Thirdhand smoke (THS) residue results from secondhand smoke, and is emerging as a distinct public health hazard, particularly for medically fragile pediatric patients living with smokers. THS is difficult to remove and readily reacts with other pollutants to form carcinogens and ultrafine particles. This study investigated THS found in homes of high-risk infants admitted to a neonatal intensive care unit and their association with characteristics (eg, number of household smokers) hypothesized to influence THS.Methods:
Baseline data from 141 hospitalized infants’ homes were analyzed, along with follow-up data (n = 22) to explore household smoking characteristics and THS changes in response to indoor smoking ban policies.Results:
Households with an indoor ban, in which not more than 10 cigarettes/d were smoked, had the lowest levels of THS contamination compared to homes with no ban (P < .001) and compared to homes with an indoor ban in which greater numbers of cigarettes were smoked (P < .001).
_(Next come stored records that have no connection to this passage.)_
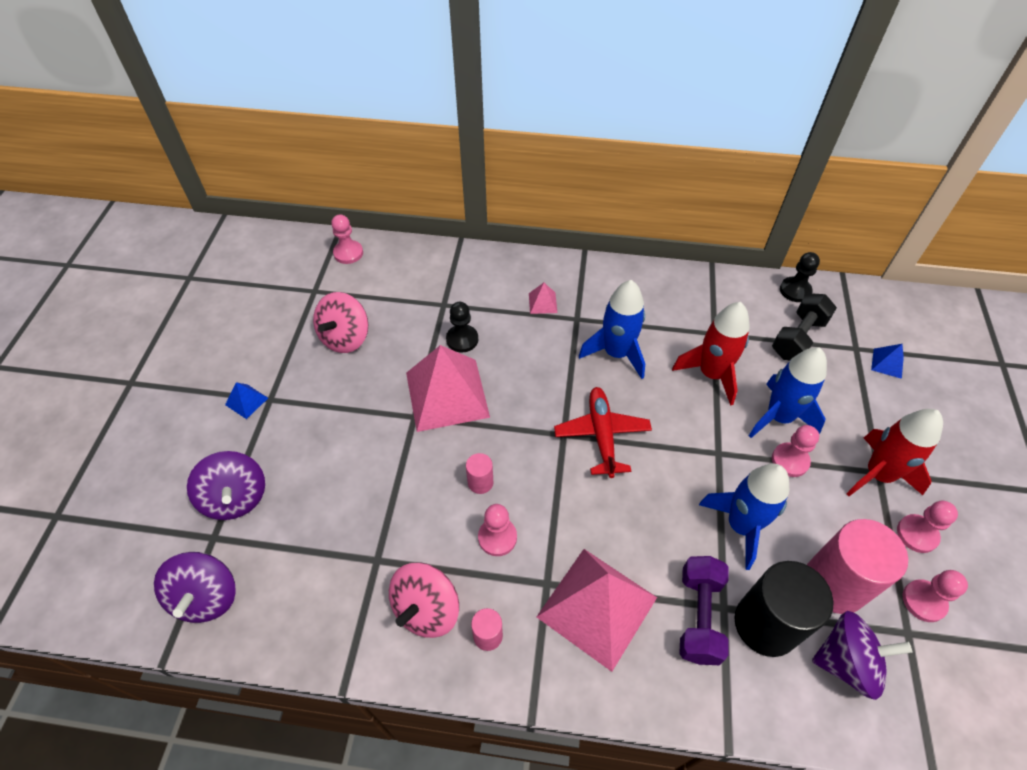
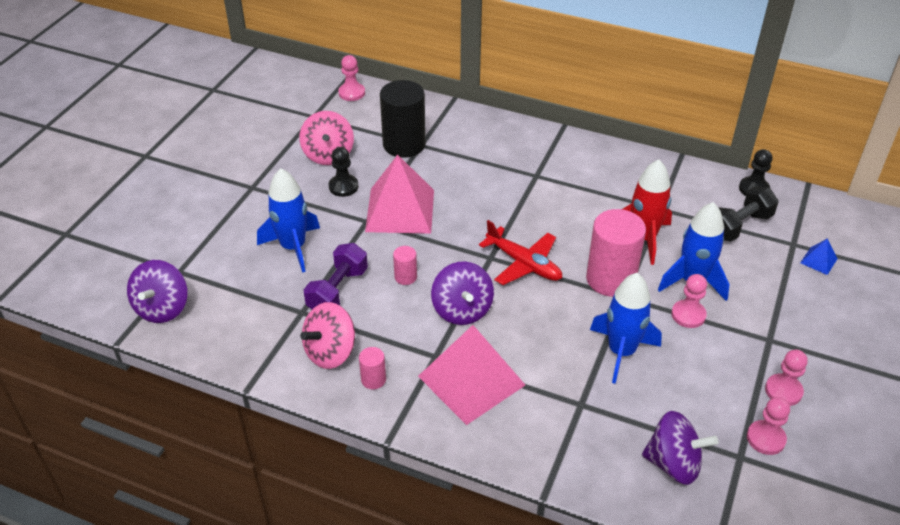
camera: 15 degrees right, 10 degrees down
purple spinning top [187,451,265,520] -> purple spinning top moved to [431,261,494,325]
blue pyramid [225,382,268,419] -> none
pink spinning top [313,292,368,353] -> pink spinning top turned 45 degrees counterclockwise [299,111,354,165]
black pawn [446,302,478,353] -> black pawn moved to [329,147,358,197]
pink pawn [478,504,517,556] -> none
pink pyramid [529,283,557,314] -> none
red plane [554,387,652,478] -> red plane turned 120 degrees clockwise [479,220,562,285]
blue rocket [579,280,645,379] -> blue rocket moved to [257,168,320,273]
purple dumbbell [679,556,729,665] -> purple dumbbell moved to [304,243,368,309]
black cylinder [734,561,833,657] -> black cylinder moved to [380,80,426,158]
pink cylinder [807,519,908,614] -> pink cylinder moved to [586,209,646,297]
red rocket [846,409,943,496] -> none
Importantly, homes with an indoor ban in which at least 11 cigarettes/d were smoked were not different from homes without a ban. The follow-up sample of 22 homes provided initial evidence indicating that, unless a ban was implemented, THS levels in homes continued to increase over time.Conclusions:
Preliminary longitudinal data suggest that THS may continue to accumulate in homes over time and household smoking bans may be protective. However, for homes with high occupant smoking levels, banning indoor smoking may not be fully adequate to protect children from THS. Unless smoking is reduced and bans are implemented, medically fragile children will be exposed to the dangers of THS.